##### TRECHO DO DOCUMENTO #####

Traçando um paralelo com a epidemiologia, a pandemia de COVID-19 pode ser considerada uma emergência desse tipo. Quando o coronavírus SARS-CoV-2 começou a fazer vítimas no final de 2019, pouco se sabia sobre ele ou sobre seu efeito brutal sobre os sistemas de saúde. Como ele funciona? Como é transmitido? Qual seu número básico de reprodução? Como deve ser tratado? Qual sua taxa de mortalidade? Quem se recuperou desenvolveu imunidade? Em caso positivo, quanto tempo essa imunidade dura? Como várias dessas perguntas ainda seguem sem respostas consolidadas, tudo o que podemos fazer é utilizar nossa experiência e criatividade para conter o avanço da doença até que uma vacina seja desenvolvida.

Enquanto na área de TI essa mitigação depende de uma equipe de técnicos, no caso da pandemia a mitigação depende de quase toda a população mundial, o que complica significativamente os esforços. Para a maioria das pessoas, é difícil aceitar que existe uma doença tão desconhecida para a ciência. Estamos todos acostumados com diagnósticos relativamente rápidos e tratamentos claros para a maioria das doenças que afetam grandes números de pessoas. A dengue e a febre amarela são velhas conhecidas e ainda causam epidemias pontuais no Brasil, mas sabemos como tratá-las e como evitar sua transmissão pelo Aedes Aegypti.

Mas o “vetor” do SARS-CoV-2 não é um mosquito. A doença é transmissível entre seres humanos pelo ar e por gotículas respiratórias, e deixa o infectado saudável por tempo o suficiente para que haja transmissão para outras pessoas. Parece contraintuitivo, mas se esse novo coronavírus fosse muito mais agressivo, ele dificilmente provocaria uma pandemia, já que as pessoas contaminadas rapidamente se isolariam em casa, buscariam tratamento em hospitais ou morreriam. Com a COVID-19, a pessoa pode passar dias infectando outras na família e em locais públicos antes de entrar em estado crítico.

E quando uma doença como essa é combinada com teorias da conspiração, polarização ideológica e líderes despreparados, a situação fica ainda pior, resultando em comportamentos que também podem ocorrer em emergências computacionais. Sem saber como lidar com algo dessa magnitude, aparecem pessoas que acham que a emergência não é uma emergência ou que não é tão grave assim; que preferem identificar culpados ao invés de lidar com o problema, tentando ao máximo se livrar da responsabilidade; que acham que há problemas mais graves para serem resolvidos; que preferem esconder o problema e esperam que ele se resolva sozinho; que querem lidar com a situação como se fosse um dos problemas já previstos, quando claramente não é.

##### CONTEÚDO DOS DADOS #####

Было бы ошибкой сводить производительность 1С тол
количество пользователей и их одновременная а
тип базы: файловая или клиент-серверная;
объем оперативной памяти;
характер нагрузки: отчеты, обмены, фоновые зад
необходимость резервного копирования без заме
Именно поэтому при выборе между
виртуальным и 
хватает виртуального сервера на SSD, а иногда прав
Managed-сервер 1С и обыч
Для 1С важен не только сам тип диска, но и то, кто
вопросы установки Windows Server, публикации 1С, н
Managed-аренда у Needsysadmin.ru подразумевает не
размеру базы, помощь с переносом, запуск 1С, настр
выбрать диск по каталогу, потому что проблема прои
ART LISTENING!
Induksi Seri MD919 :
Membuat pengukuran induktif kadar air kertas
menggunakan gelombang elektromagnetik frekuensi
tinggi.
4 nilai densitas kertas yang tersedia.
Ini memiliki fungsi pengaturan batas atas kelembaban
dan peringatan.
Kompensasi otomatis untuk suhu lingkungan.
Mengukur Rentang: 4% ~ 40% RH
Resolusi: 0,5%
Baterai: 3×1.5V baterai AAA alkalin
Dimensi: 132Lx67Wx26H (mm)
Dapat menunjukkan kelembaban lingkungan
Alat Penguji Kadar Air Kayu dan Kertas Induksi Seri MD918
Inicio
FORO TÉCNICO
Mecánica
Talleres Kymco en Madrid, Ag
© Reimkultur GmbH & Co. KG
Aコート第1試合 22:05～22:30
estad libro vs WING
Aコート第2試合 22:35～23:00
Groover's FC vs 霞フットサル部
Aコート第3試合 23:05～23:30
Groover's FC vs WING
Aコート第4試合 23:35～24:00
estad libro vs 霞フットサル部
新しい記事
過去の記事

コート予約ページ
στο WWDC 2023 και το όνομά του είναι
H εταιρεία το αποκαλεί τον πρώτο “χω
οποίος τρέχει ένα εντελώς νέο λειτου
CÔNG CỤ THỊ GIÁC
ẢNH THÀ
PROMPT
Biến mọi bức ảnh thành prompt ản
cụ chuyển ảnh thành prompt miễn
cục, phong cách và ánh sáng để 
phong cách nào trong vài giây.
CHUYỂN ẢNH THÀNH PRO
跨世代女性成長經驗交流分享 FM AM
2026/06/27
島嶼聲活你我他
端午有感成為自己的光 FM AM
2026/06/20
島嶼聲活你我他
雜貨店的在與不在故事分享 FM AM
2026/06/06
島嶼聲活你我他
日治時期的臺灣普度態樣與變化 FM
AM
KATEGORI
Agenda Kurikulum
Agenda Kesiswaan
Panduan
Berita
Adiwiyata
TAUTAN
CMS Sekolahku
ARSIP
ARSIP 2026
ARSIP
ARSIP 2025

#####
##### CONTEÚDO DOS DADOS #####

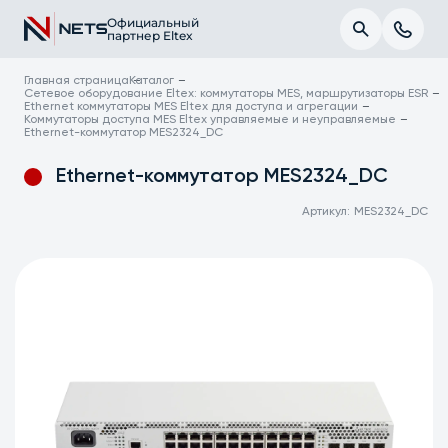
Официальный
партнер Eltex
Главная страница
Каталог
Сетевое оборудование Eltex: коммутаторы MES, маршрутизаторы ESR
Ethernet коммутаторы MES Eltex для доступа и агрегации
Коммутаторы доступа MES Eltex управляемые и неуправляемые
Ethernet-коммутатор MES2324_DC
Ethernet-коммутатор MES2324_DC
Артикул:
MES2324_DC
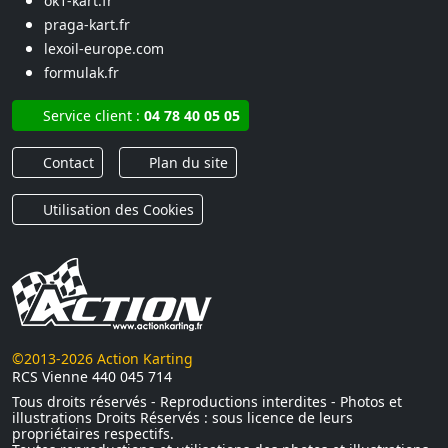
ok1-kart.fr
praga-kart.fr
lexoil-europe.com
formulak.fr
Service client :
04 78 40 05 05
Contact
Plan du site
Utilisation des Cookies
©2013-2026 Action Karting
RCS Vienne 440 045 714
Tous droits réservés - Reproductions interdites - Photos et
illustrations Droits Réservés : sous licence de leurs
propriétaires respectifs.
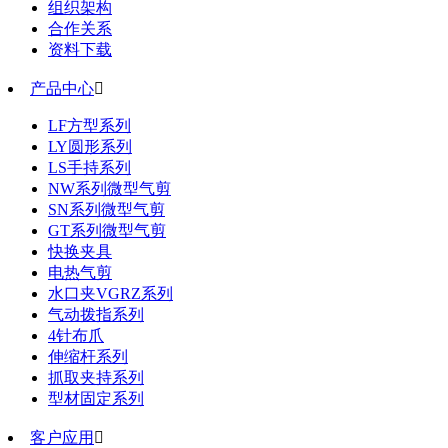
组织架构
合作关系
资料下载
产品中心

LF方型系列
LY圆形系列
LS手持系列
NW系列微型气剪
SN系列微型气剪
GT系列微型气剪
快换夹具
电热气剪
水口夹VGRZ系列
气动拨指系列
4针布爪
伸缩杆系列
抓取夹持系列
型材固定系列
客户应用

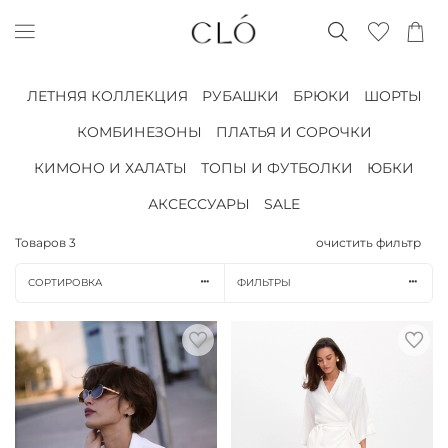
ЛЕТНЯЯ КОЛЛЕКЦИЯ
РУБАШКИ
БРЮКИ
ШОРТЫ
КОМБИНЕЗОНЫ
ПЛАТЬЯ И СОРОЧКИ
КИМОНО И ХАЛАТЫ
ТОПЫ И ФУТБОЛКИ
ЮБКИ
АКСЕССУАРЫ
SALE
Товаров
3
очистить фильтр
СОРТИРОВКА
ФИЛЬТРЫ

#####

- _LISTA DE TAREFAS_:
[1] Segundo o trecho sobre a pandemia de COVID-19, por que um coronavírus muito mais agressivo dificilmente provocaria uma pandemia?
[2] Prossiga com o trecho sobre a pandemia de COVID-19 a partir da última frase apresentada.

- _RESULTADOS ESPERADOS_:
[1] Porque as pessoas contaminadas rapidamente se isolariam em casa, buscariam tratamento em hospitais ou morreriam.

[2]
Uma pandemia como a de COVID-19 já era até esperada, mas não havíamos preparado uma resposta protocolar. O SARS-CoV e o MERS-CoV, que provocaram surtos em 2002 e em 2012, também são coronavírus, mas nenhuma vacina foi desenvolvida para eles. Se isso tivesse acontecido, seria muito mais rápido (e barato) adaptar as vacinas existentes para o SARS-CoV-2 do que ter que desenvolver uma vacina completamente nova praticamente do zero, como várias organizações estão tentando fazer agora. Um exemplo disso é a vacina contra a gripe comum, que é atualizada a cada dois anos com novas versões do patógeno.

É por isso que o financiamento constante de pesquisas científicas é necessário. O acúmulo de conhecimento sobre a dengue e outras doenças ocorreu ao longo de décadas de investimento e aplicação do método científico, com milhares de pesquisadores dedicando milhares de horas de suas vidas ao trabalho, e não em um passe de mágica. O mesmo vale para o desenvolvimento de vacinas seguras, que, em condições normais, é relativamente caro e lento.

Diante de uma pandemia como a de COVID-19, que já matou 100 mil pessoas apenas nos EUA, é normal que as pessoas recorram ao pensamento mágico e escolham acreditar em saídas fáceis ou em curas milagrosas para lidar com uma ameaça que mesmo os mais velhos jamais presenciaram em suas vidas adultas. Pandemias são eventos raros, mas quando ocorrem têm a capacidade de alterar os rumos da humanidade. Portanto, assim como na TI, é melhor estarmos pessimistas e preparados do que otimistas e à mercê da cruel Lei de Murphy.